_Document segment_:

From the following equation, it is evident that the thermal voltage and the reverse saturation current of a diode depend on the temperature.

$i={{I}_{s}}\left[ {{e}^{\left( {}^{v}/{}_{n{{V}_{T}}} \right)}}-1 \right]\text{ }\cdots \text{ (1)}$

IS is reverse saturation current or leakage current,

n is an empirical constant between 1 and 2,

VT is thermal voltage, given by

$\begin{matrix} {{V}_{T}}=\frac{kT}{q} & \cdots & (2) \\\end{matrix}$

k is Boltzmann’s constant = 1.38×10−23 J / oK,

q is the electronic charge = 1.6×10−19 Coulombs,

T is the absolute temperature in oK

At room temperature (25 oC), the thermal voltage is about 25.7 mV.

The reverse saturation current Is of a diode increases by 7.2%/0C for germanium as well as for silicon material. The reverse saturation current can be expressed as:

$\begin{matrix} {{I}_{s}}({{T}_{2}})={{I}_{s}}({{T}_{1}}){{e}^{\left[ {{k}_{s}}({{T}_{2}}-{{T}_{1}}) \right]}} & \cdots & (3) \\\end{matrix}$

Where

${{k}_{s}}=0.072/{}^{o}C$

And T1 and T2 represent different temperatures.

(Data visualization images)
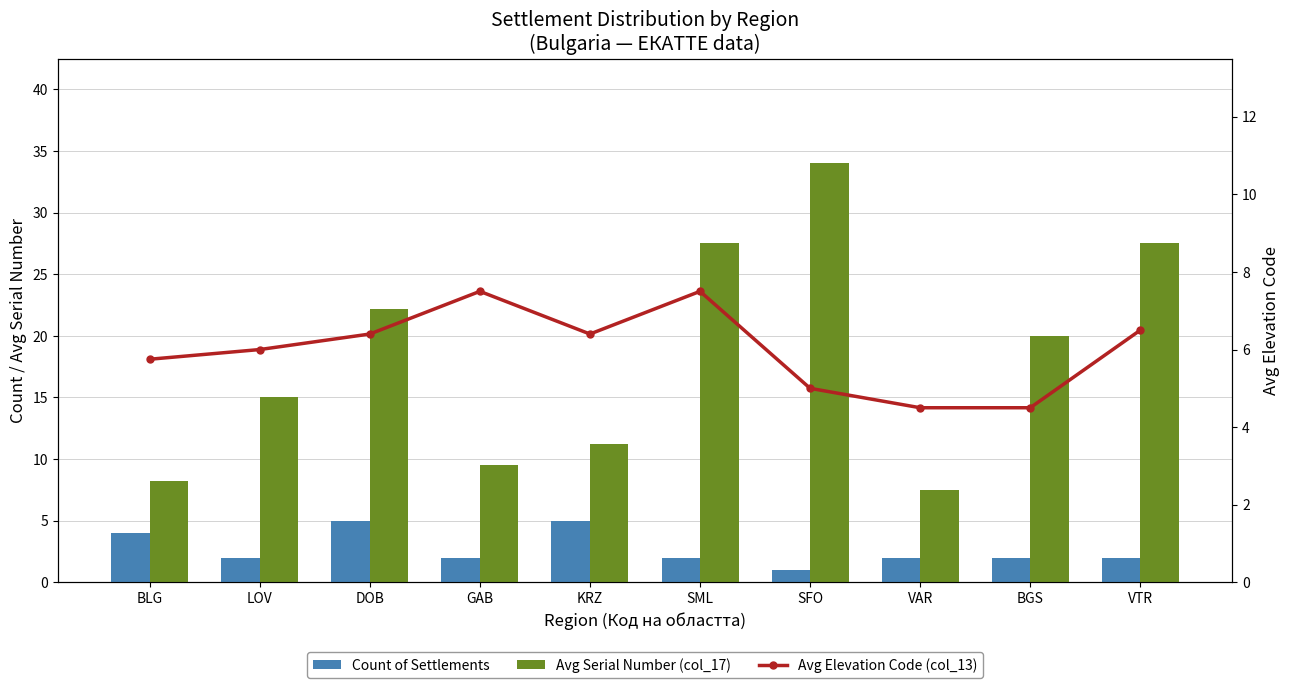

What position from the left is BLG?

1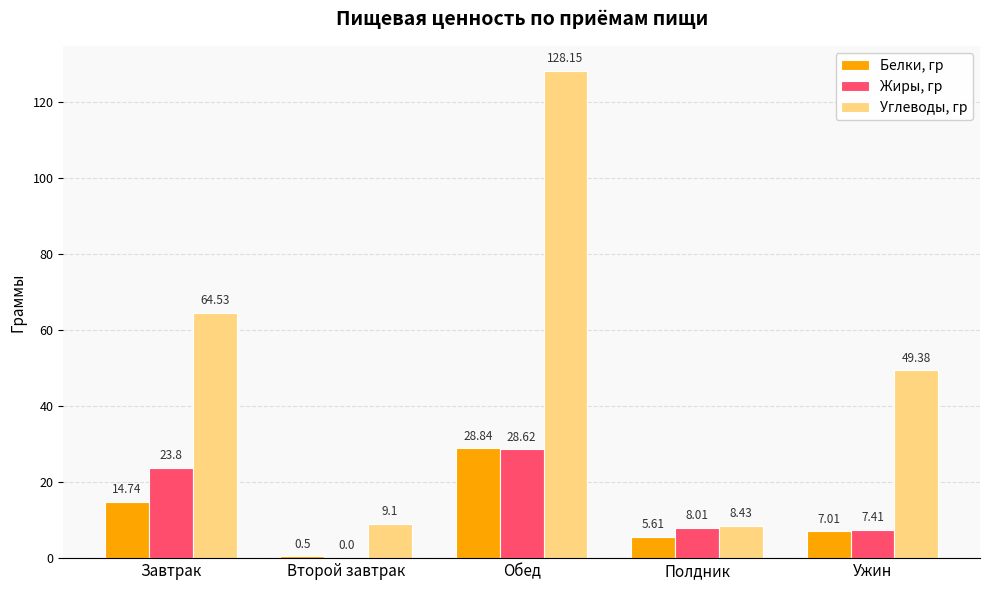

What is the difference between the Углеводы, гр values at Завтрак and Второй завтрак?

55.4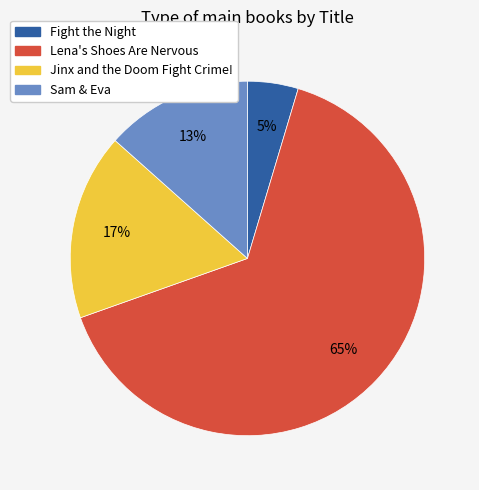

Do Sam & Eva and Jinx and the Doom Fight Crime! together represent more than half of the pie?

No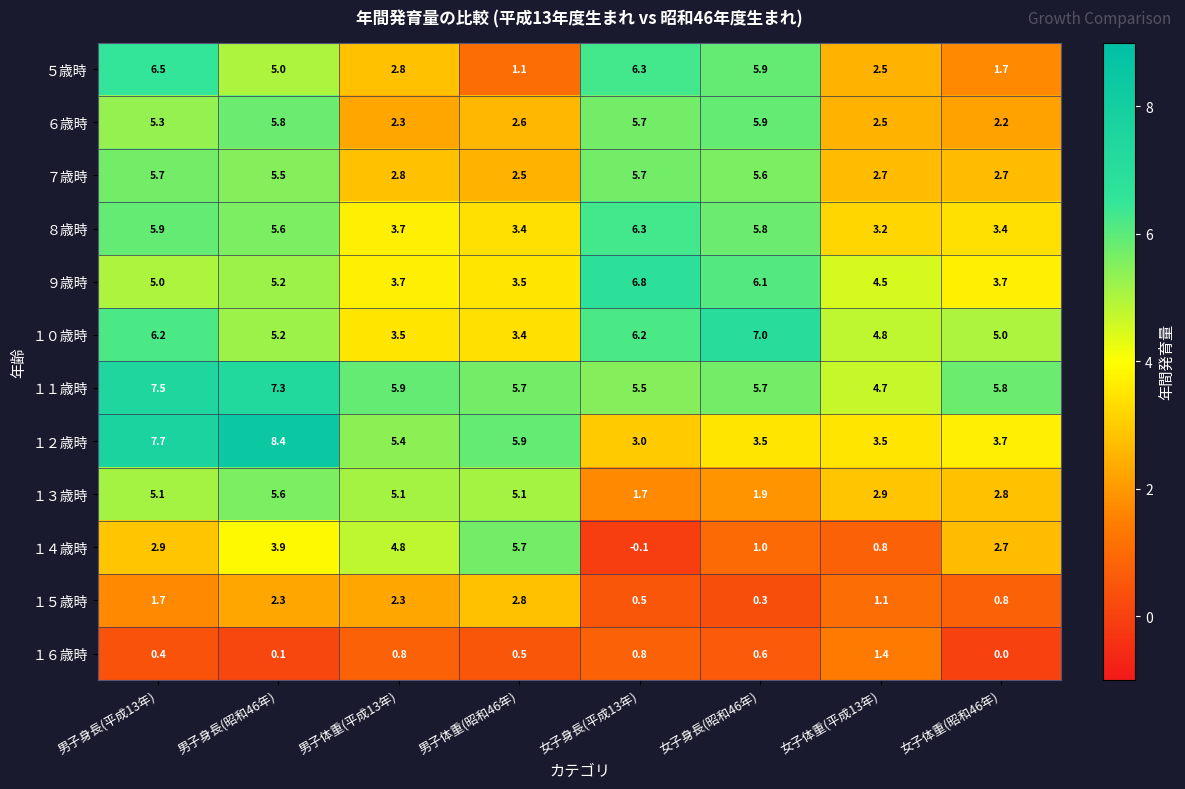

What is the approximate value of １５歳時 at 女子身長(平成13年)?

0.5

_Your objective_: Can you quote the diode temperature text word for word, starting at "n is an empirical" and ending at "about 25.7 mV."?

_Written solution_:
n is an empirical constant between 1 and 2,

VT is thermal voltage, given by

$\begin{matrix} {{V}_{T}}=\frac{kT}{q} & \cdots & (2) \\\end{matrix}$

k is Boltzmann’s constant = 1.38×10−23 J / oK,

q is the electronic charge = 1.6×10−19 Coulombs,

T is the absolute temperature in oK

At room temperature (25 oC), the thermal voltage is about 25.7 mV.